ICANN has temporarily banned “closed generic” gTLDs in response to Governmental Advisory Committee demands.
The ban, which may be lifted, affects at least 73 applications (probably dozens more) for dictionary-word strings that had been put forward with “single registrant” business models.
ICANN’s New gTLD Program Committee on Tuesday voted to prevent any applicant for a closed generic gTLD from signing a registry contract, pending further talks with the GAC.
In order to sign a registry agreement, applicants will have to agree to the following Public Interest Commitments:
1. Registry Operator will operate the TLD in a transparent manner consistent with general principles of openness and non-discrimination by establishing, publishing and adhering to clear registration policies.
2. Registry Operator of a “Generic String” TLD may not impose eligibility criteria for registering names in the TLD that limit registrations exclusively to a single person or entity and/or that person’s or entity’s “Affiliates” (as defined in Section 2.9(c) of the Registry Agreement). “Generic String” means a string consisting of a word or term that denominates or describes a general class of goods, services, groups, organizations or things, as opposed to distinguishing a specific brand of goods, services, groups, organizations or things from those of others.
The effect of this is that applications for closed generics are on hold until ICANN has figured out what exactly the GAC is trying to achieve with its advice, which emerged in its Beijing communique (pdf).
Closed generics have not to date been a specific category of gTLD. They’re basically bids like Symantec’s .antivirus, L’Oreal’s .beauty and Amazon’s .cloud, where the gTLD is not a “dot-brand” but every second-level domain would belong to the registry anyway.
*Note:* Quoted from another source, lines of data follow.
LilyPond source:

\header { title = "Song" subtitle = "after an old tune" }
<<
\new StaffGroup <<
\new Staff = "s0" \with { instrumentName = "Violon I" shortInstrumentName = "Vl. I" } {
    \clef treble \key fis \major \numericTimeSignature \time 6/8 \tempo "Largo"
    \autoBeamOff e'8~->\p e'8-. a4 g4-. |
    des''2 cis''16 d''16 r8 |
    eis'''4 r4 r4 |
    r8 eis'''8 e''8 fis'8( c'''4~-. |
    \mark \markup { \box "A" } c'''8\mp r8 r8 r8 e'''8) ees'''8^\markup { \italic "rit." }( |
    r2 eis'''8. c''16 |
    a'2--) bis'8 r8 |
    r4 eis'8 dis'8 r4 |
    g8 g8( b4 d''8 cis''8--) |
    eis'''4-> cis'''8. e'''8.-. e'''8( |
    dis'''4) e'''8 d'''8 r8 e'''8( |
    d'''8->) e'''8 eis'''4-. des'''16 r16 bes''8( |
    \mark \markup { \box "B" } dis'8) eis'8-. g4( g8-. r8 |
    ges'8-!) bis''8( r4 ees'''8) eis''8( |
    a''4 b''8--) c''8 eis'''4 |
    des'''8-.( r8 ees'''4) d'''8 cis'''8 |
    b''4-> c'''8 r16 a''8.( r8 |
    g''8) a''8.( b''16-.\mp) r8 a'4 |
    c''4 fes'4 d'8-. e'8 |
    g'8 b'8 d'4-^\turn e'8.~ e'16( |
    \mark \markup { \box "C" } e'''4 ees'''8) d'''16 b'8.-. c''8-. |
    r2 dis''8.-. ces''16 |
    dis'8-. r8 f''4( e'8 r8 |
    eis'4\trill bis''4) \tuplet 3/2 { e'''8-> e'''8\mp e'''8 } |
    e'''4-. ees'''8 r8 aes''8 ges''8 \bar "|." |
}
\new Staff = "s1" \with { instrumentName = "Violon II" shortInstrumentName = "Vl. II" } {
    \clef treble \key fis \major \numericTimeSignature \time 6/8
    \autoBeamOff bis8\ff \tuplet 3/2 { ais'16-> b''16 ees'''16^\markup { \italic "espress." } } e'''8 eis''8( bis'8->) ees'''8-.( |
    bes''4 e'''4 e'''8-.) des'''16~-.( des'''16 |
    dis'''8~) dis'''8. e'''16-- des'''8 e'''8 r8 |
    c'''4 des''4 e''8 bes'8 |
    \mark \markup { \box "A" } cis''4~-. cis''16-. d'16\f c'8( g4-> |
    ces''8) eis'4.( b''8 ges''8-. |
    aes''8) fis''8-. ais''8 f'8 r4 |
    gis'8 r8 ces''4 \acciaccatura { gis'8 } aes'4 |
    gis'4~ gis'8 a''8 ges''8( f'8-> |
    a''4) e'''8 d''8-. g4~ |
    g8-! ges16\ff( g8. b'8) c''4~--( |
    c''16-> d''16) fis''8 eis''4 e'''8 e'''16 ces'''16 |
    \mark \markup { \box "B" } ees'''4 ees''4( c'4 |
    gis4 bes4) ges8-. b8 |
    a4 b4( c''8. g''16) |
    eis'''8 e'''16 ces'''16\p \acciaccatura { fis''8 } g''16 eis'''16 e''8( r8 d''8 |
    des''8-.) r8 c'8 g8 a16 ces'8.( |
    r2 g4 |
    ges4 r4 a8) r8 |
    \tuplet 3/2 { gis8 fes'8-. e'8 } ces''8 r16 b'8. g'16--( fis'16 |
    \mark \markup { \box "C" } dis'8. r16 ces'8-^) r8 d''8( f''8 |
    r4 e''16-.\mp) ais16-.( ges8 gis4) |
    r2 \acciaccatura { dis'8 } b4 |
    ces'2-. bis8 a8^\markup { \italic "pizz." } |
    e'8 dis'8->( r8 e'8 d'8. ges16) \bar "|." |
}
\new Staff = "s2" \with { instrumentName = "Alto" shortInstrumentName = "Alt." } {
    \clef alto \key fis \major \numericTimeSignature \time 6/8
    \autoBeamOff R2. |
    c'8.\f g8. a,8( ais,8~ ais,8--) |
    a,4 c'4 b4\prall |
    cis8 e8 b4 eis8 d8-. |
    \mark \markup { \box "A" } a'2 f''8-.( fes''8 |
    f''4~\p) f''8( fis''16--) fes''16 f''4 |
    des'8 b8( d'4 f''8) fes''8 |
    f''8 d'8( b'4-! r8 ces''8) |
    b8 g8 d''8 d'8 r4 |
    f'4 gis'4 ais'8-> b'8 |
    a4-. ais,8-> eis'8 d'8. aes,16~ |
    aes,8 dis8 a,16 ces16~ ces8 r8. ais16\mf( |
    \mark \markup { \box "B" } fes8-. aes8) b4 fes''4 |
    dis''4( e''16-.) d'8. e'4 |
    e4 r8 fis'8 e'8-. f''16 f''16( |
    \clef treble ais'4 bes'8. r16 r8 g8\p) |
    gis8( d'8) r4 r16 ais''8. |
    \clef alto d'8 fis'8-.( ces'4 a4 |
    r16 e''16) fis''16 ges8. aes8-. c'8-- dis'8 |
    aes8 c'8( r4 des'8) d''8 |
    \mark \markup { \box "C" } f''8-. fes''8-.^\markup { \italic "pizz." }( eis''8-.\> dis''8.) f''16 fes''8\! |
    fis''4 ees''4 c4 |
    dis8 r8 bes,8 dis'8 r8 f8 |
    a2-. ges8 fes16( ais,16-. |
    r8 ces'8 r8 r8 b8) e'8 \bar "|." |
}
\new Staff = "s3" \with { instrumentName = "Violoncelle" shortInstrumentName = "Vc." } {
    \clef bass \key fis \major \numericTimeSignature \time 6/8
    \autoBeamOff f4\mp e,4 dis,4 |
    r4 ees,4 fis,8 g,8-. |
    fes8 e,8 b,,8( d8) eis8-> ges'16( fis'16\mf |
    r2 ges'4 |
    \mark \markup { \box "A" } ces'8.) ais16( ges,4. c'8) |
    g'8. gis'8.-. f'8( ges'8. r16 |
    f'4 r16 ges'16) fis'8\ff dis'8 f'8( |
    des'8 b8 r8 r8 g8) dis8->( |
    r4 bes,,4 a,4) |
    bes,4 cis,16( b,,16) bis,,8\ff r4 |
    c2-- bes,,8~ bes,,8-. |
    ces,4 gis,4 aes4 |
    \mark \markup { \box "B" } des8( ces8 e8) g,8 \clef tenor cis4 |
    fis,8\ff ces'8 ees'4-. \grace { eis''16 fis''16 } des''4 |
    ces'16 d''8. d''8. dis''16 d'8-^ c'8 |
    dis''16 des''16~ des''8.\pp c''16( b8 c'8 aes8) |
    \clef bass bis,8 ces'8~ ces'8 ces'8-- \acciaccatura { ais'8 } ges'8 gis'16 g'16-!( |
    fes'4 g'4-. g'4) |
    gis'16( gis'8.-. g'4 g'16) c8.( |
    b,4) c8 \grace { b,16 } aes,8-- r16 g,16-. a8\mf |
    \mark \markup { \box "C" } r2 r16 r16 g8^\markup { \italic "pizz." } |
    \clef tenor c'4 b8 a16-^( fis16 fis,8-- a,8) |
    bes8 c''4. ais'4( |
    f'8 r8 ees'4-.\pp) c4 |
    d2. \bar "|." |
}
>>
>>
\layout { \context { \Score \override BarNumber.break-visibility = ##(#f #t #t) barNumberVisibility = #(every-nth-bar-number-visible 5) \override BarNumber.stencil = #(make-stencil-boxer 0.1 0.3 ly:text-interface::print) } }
The two main reasons the new gTLD program has allowed them so far are a) ICANN decided that coming up with definitions for categories of gTLD was too hard and prone to abuse, and b) ICANN didn’t want to overly restrict registries’ business models.
Apparently all it needed was a nudge from the GAC and a change of senior management to change its mind.
ICANN now has a definition of “generic”, which I believe is a first. To reiterate, it’s:
a string consisting of a word or term that denominates or describes a general class of goods, services, groups, organizations or things, as opposed to distinguishing a specific brand of goods, services, groups, organizations or things from those of others
If the proposed PIC stands after ICANN’s talks with the GAC, nobody will be able to operate a generic string as a single-registrant gTLD.
But there may be one massive loophole.
Let’s say Volkswagen had applied for .golf (it didn’t) as a single-registrant dot-brand gTLD.
In that context, “golf” is a word used to label one model of car, “distinguishing a specific brand of goods, services, groups, organizations or things from those of others”.
But the word “golf” is also indisputably “a word or term that denominates or describes a general class of goods, services, groups, organizations or things”.
So which use case would trump the other? Would Volkswagen be banned from using .golf as a dot-brand?
It’s not just hypothetical. There are live examples in the current round of single-registrant applications that are both generic terms in one industry and brands in others.
Apple’s application for .apple is the obvious one. While it’s hard to imagine apple farmers wanting a gTLD, we don’t yet know how crazy the gTLD landrush is going to get in future rounds.
What of Bond University’s application for .bond? It’s a brand in terms of further education, but a generic term for debt instruments in finance.
Boots’ application for .boots? A brand in the high street pharmacy game, a generic if you sell shoes. Google’s application for .chrome is a brand in browsers but a generic in metallurgy.
None of the examples given here (and there are many more) are on the GAC’s list of problematic closed generics, but as far as I can see they would all be affected by ICANN’s proposed PIC.
The affected applications are not dead yet, of course. ICANN could change its view and drop the new PIC requirement a few months from now after talking to the GAC.
But the applications do appear to be in limbo for now.